East Africa is emerging as a hub for crowdfunding. However, there are no specific policies governing crowdfunding in East or South Africa, according to a new report published by the Financial Sector Deepening Africa (FSD Africa) in partnership with the Cambridge Centre for Alternative Finance (CCAF) and Anjarwalla & Khanna (A&K).
The report was conducted to assess the existing and evolving regulatory and policy landscape for crowdfunding in East Africa.
According to the report, in developing and emerging markets, an estimated $430 million was provided to SMEs, individual consumers and various organisations via online crowdfunding channels in 2015.
Largest alternative finance
In Africa alone, over $250 million was raised via various alternative finance channels in the period 2013-15, and East Africa was the largest alternative finance regional market across Africa in this same period.
However, such channels require careful and considerate attention from financial regulators in East Africa to catalyse and harness their potential positive economic and societal benefits whilst addressing systemic and consumer risks and challenges.
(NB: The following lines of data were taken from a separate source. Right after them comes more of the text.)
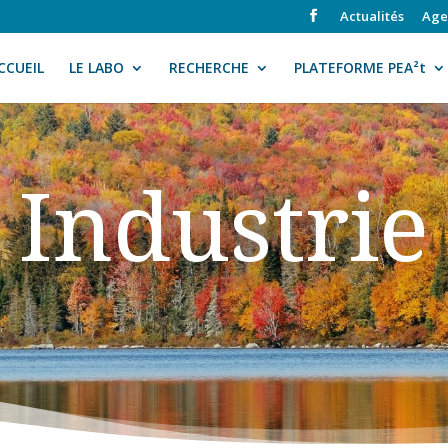
Actualités
Age
CCUEIL
LE LABO
RECHERCHE
PLATEFORME PEA²t
Industrie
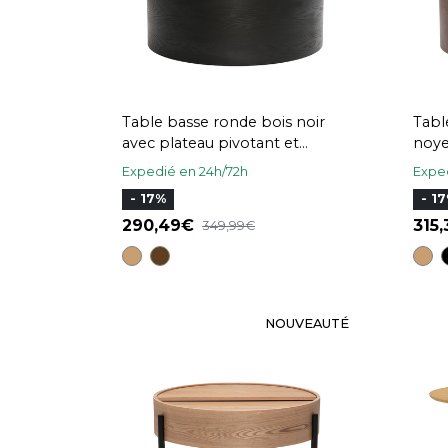
Table basse ronde bois noir
Tabl
avec plateau pivotant et
noye
rangement D80 cm DALI
ran
Expedié en 24h/72h
Exped
- 17%
- 1
290,49
315
349,99
NOUVEAUTÉ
Commenting on the report, Joe Huxley, the Regional Strategies Coordinator at FSD Africa says: “The East African crowdfunding market is nascent, but shows signs of growth. Creating the right rules and incentive structures to ensure this growth is carefully managed, and produces positive development gains for East Africans, is a key task. Good work is already underway. Together with its partners, FSDA will stand ready to support leading East African regulators at each step of this journey.”
The report titled, “Crowdfunding in East Africa: Regulation and Policy for Market Development” highlights key priority regulatory and policy areas that are essential for market development in Kenya, Uganda, Rwanda and Tanzania while drawing on insights and experiences from the UK, USA, Malaysia, New Zealand and India.
Some of the key findings include; non-financial return-based crowdfunding models dominate market activity in East Africa while financial return-based loan and equity models are only in the very earliest stages. Debt- and equity-based models dominate total global activity, and account for the majority of market activity in more established markets, while donation- and rewards account for a small percentage of total market activity.
Kieran Garvey, the Policy Programme Manager at the Cambridge Centre for Alternative Finance, Cambridge Judge Business School says: “One of the most interesting findings emerging from this study is that while no specific regulations currently govern different types of crowdfunding in East Africa, there are rules and regulations that are still relevant to crowdfunding platforms – particularly for equity and debt-based alternative funding models. We hope this report raises awareness of these existing relevant regulations in East Africa. At the same time, this report highlights some of the common themes and insights emerging from other countries, outside Africa, in terms of how financial regulators are responding to the growth and development of various crowdfunding and alternative forms of finance. Our team look forward to working with East African regulators to build upon the outlined recommendations.”
The report proposes a three-phased set of policy and regulatory recommendations to encourage the growth and development of crowdfunding models in East Africa. They include; developing a living database of all, existing, regulator-acknowledged platforms in East Africa, supporting regulator engagement opportunities, developing a regional regulatory laboratory to guide crowdfunding businesses through the relevant regulatory processes and requirements as well as encouraging the East African crowdfunding platforms to build a regionally-focused industry association to undertake self-regulation and institute guidelines and principles to foster innovation while protecting investors.